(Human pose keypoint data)
↓↓↓
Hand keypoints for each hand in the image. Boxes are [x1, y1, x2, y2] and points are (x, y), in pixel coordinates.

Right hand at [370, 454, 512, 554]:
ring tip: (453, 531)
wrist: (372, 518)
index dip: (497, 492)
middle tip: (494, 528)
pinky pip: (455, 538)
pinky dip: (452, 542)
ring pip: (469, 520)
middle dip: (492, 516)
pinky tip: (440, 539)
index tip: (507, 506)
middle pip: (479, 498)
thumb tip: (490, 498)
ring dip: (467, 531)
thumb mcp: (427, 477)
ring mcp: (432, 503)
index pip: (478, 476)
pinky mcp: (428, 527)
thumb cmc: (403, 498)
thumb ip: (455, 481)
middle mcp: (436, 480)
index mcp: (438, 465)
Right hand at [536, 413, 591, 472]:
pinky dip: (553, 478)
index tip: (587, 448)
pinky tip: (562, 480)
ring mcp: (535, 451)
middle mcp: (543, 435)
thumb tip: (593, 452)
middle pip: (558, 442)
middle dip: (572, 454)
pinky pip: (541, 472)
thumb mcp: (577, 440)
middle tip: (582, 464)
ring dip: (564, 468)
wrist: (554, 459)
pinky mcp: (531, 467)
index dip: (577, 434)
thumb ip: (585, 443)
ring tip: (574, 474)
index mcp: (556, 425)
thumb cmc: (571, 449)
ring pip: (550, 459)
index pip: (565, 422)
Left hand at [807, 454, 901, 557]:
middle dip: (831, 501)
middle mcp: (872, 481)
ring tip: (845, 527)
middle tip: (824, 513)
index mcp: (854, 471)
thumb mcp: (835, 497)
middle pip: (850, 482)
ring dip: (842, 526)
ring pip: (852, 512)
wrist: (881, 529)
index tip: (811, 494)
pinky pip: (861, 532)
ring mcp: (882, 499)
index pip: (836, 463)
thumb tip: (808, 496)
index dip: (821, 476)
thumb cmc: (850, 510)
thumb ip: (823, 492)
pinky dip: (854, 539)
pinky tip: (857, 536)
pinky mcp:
↑↑↑
**Instructions to follow:**
All that is wanted is the number of lines in the records that include the string "thumb".

**Solution to this task:**
12